Recentemente, os dois voltaram a entrar em contato e retomaram o desafio.
“A gente tinha parado com essa aposta, aí no último jogo antes da fase final do Paulistão, que foi contra a Ponte Preta, me deu vontade de mandar mensagem para ele. Falei ‘valendo nossa aposta? Ou duas assistências ou um gol?’. E ele disse ‘demorou’. Minha fase não estava muito boa, e a gente precisava ganhar, aí no jogo eu fiz um gol e dei duas assistências, então ele já está me devendo dois livros”.
Influência positiva
Gustavo Scarpa acredita que o hábito da leitura tem um impacto benéfico em seu dia a dia e o ajuda a sair da “bolha do futebol”, conhecendo histórias que vão além do esporte e dos jogadores.
“É você trocar o seu hábito. Em vez de eu ficar no celular, vendo nada ou não fazendo nada, eu comecei a ler e conheci histórias incríveis, abri a mente. Você aprende. Tem muitas frases marcantes nos livros, e isso pode mudar a vida. Tem muita coisa que eu já li nos livros, sejam eles de romance ou cristãos, que eu nunca vou esquecer”, afirma.
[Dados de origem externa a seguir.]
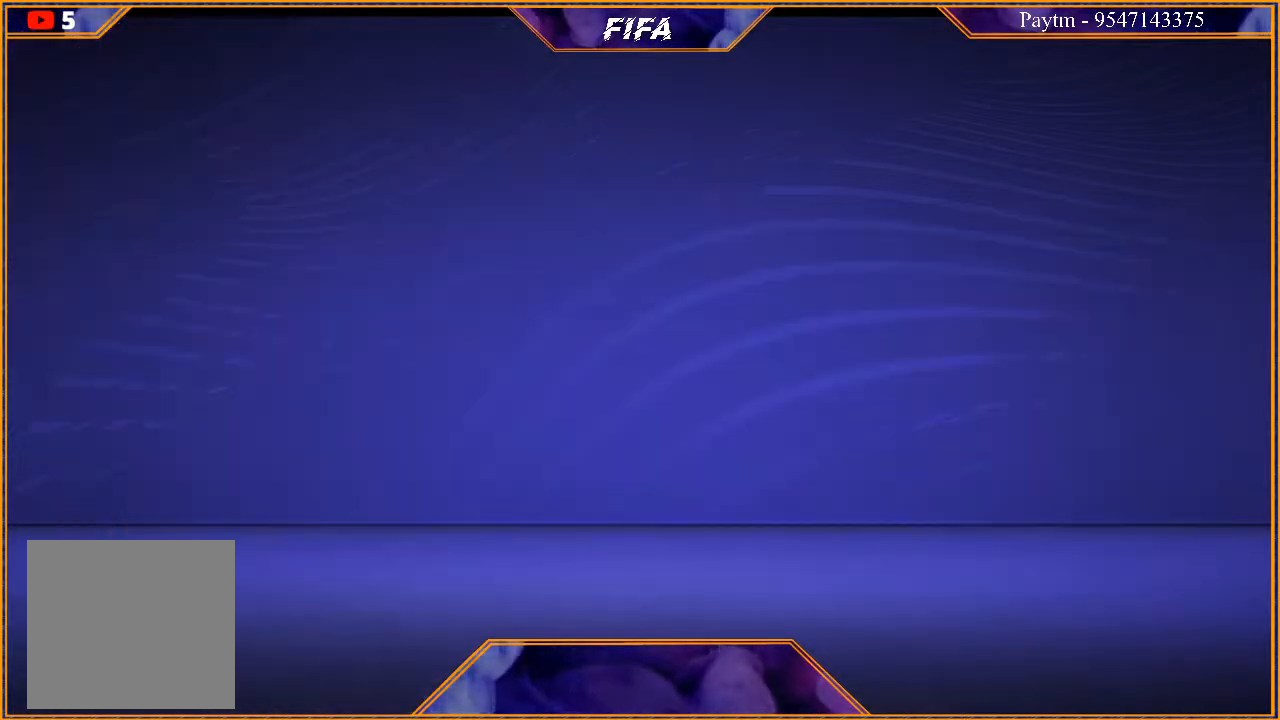
{"buttons": [], "left_stick": "center", "right_stick": "center", "events": []}
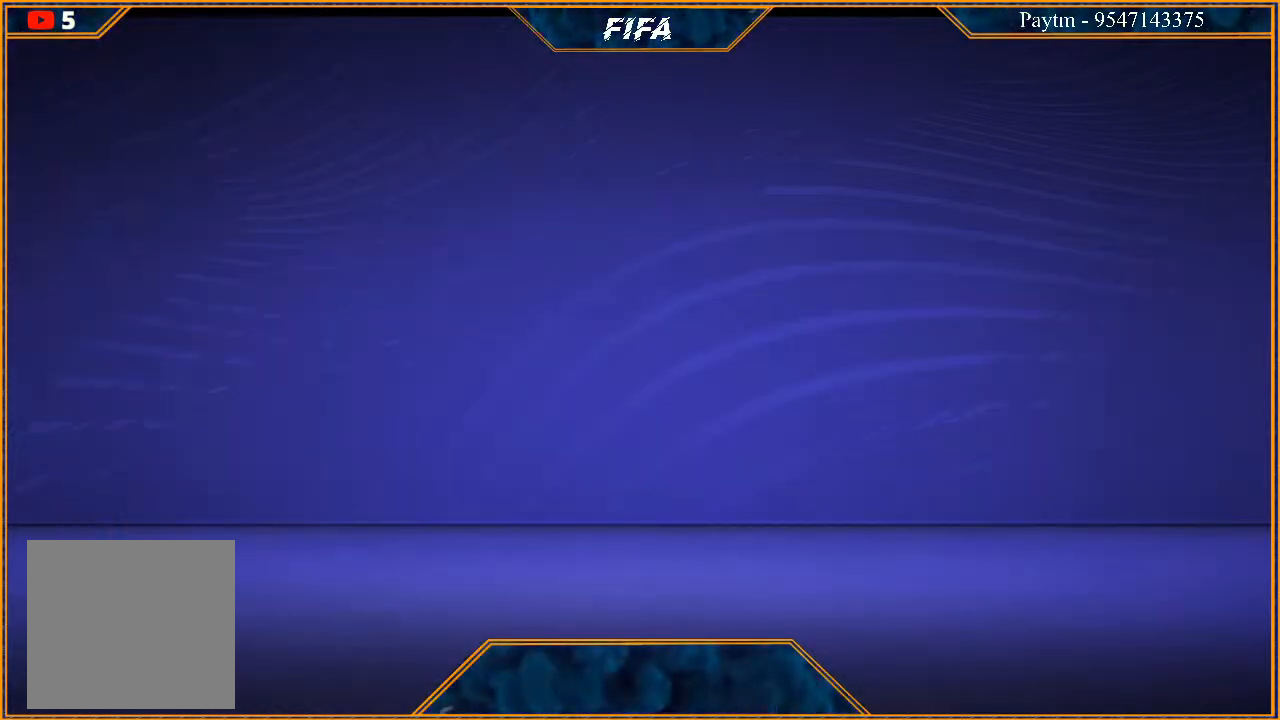
{"buttons": [], "left_stick": "center", "right_stick": "center", "events": []}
Como sugestão para os jovens que não têm o hábito da leitura, mas que gostariam de começar a ler, Scarpa indica A Revolução dos Bichos, de George Orwell. Segundo ele, “é um livro legal, fácil de ler, até para quem não entende nada de política”. Ele também dá outras dicas.
“É preciso bastante disciplina até que isso se torne prazeroso. No começo eu forçava um pouquinho para ler, até que começou a sobrar um tempo, e eu falava: ‘Quer saber? Vou ler um pouco do livro’. Aí você começa a entrar na história, você começa a imaginar”.
Ele conta que, ao longo do tempo, passou a preferir os livros às adaptações para filmes.
“E eu me tornei até uma pessoa que eu nunca imaginei que eu me tornaria: leio o livro, aí vou assistir ao filme e fico decepcionado porque o livro é bem mais interessante. Você imagina o negócio do jeito que o cara fala, é bem mais detalhado”.
Com tanto prazer pela leitura, seria possível imaginar que Scarpa gostaria de escrever o próprio livro em algum momento. No entanto, o jogador afirma que isso não está em seus planos.